* [OPDRACHT 1]: Met welke academie was de ik-figuur net klaar, volgens het stuk over het leven na de kunstacademie?
* [OPDRACHT 2]: Tel in de lijst de regels met het woord "true". Geef alleen het aantal.

* [DOCUMENTGEDEELTE]:

Tips voor het tumultueuze leven dat op je wacht na de kunstacademie

Om de zoveel tijd schrijft kunstenaar Jan Hoek over kunst en alles wat daarbij komt kijken. Dit keer geeft hij advies aan eenieder die net de kunstacademie heeft verlaten, en vervolgens heen en weer gezwiept wordt tussen de angst om voor altijd barista te zijn en stiekeme dromen om tóch nog een solo-expositie in het MoMa te krijgen.

Het meest deprimerende wat ik hoorde toen ik net klaar was met de Rietveld, was iemand die tegen me zei: “O, je bedoelt dat je de barista-academy hebt gedaan?” Ik keek hem niet-begrijpend aan, waarop hij het even uitlegde. “Negentig procent van alle mensen die de kunstacademie hebben gedaan, zetten uiteindelijk gewoon koffie in een hippe koffiebar. Waarom denk je dat dat voor jou anders gaat zijn?”

Videos by VICE

Nu is deze jongen natuurlijk wel verdiend gestorven nadat ik die avond een voodoopoppetje van hem in de kooi van mijn twee bloeddorstige gemuteerde ratten wierp, maar toch: zijn opmerking raakt wel precies de angst van iedereen die net klaar is met de academie.

* [GETOONDE GEGEVENS]:
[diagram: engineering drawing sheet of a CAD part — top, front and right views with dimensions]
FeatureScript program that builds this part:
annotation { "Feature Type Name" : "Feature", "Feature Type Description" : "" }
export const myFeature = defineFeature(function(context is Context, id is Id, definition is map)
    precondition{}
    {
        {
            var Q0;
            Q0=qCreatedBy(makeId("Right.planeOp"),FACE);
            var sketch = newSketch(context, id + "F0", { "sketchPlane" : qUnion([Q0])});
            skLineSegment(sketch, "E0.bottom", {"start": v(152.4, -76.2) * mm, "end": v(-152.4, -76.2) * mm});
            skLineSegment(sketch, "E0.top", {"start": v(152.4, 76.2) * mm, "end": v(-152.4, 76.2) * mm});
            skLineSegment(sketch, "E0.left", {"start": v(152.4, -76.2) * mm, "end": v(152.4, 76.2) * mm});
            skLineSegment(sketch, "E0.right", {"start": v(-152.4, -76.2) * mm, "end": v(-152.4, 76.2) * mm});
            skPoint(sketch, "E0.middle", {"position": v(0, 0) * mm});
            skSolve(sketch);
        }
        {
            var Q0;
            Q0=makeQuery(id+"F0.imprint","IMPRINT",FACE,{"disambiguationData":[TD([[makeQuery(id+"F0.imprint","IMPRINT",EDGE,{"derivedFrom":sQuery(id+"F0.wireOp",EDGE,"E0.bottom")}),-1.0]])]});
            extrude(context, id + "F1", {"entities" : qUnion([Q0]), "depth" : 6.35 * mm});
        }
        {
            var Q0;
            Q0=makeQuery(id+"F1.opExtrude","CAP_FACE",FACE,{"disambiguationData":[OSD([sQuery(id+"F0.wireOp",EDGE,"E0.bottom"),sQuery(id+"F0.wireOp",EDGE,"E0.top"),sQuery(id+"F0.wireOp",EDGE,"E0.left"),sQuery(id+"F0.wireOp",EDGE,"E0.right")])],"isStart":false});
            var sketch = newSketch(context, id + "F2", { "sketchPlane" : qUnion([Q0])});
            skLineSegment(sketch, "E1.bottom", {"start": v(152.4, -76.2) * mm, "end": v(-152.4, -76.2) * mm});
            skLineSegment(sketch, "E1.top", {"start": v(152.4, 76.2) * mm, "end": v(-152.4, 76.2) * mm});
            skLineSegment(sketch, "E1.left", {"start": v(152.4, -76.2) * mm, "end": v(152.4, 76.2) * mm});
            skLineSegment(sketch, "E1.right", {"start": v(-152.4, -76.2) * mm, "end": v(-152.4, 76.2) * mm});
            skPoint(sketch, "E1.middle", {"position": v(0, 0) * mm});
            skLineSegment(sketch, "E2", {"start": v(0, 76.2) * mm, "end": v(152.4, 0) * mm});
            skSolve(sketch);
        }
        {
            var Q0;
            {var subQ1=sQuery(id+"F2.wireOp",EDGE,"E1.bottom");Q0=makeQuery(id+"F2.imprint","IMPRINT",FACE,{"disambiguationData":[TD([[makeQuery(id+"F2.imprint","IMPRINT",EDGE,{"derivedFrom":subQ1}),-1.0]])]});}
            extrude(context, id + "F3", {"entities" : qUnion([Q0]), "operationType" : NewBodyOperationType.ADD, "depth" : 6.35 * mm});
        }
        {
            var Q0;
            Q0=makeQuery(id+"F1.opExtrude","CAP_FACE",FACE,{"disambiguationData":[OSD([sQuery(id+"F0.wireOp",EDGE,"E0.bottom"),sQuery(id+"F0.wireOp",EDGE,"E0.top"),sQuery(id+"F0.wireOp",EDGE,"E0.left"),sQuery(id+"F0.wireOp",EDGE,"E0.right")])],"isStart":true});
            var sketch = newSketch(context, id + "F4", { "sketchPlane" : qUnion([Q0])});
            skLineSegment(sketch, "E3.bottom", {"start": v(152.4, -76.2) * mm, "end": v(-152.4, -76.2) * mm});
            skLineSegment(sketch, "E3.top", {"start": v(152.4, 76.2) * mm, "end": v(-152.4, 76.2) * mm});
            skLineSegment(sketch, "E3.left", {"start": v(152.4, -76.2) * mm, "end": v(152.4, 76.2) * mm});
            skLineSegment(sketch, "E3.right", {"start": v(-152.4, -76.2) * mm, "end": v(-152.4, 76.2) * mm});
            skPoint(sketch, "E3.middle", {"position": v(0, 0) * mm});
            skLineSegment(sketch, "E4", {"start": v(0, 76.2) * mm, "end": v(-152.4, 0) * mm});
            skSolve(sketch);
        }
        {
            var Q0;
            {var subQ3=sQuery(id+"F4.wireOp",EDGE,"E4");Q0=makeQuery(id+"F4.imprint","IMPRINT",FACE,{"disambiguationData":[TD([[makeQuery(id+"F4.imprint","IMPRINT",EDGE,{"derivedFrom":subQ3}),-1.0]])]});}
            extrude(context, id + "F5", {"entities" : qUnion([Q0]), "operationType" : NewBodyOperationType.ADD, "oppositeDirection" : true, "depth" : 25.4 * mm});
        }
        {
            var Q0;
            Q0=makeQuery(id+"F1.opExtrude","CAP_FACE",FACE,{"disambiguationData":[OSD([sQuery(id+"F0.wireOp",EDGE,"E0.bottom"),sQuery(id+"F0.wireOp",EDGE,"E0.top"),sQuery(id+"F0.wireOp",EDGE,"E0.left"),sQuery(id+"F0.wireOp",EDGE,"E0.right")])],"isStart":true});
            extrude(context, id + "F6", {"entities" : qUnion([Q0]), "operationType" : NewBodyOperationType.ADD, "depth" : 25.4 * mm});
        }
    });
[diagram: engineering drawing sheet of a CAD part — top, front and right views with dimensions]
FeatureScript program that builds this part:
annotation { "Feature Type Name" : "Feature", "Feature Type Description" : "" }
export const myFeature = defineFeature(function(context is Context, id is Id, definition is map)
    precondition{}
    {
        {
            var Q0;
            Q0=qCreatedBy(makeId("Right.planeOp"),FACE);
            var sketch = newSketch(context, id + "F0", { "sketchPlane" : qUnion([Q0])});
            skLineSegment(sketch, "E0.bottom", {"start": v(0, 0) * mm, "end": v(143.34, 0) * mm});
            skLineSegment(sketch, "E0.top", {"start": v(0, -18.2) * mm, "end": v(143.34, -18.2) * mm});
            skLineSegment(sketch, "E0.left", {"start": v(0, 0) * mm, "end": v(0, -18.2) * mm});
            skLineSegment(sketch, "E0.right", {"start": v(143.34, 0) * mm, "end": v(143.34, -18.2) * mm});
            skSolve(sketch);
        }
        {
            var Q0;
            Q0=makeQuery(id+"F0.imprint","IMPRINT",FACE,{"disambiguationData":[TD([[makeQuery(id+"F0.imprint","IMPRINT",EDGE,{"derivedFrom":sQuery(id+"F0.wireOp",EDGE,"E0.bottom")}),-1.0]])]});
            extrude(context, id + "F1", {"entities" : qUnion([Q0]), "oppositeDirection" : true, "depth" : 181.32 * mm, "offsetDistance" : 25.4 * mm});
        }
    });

* [ANTWOORD 1]: De Rietveld.

* [ANTWOORD 2]: 4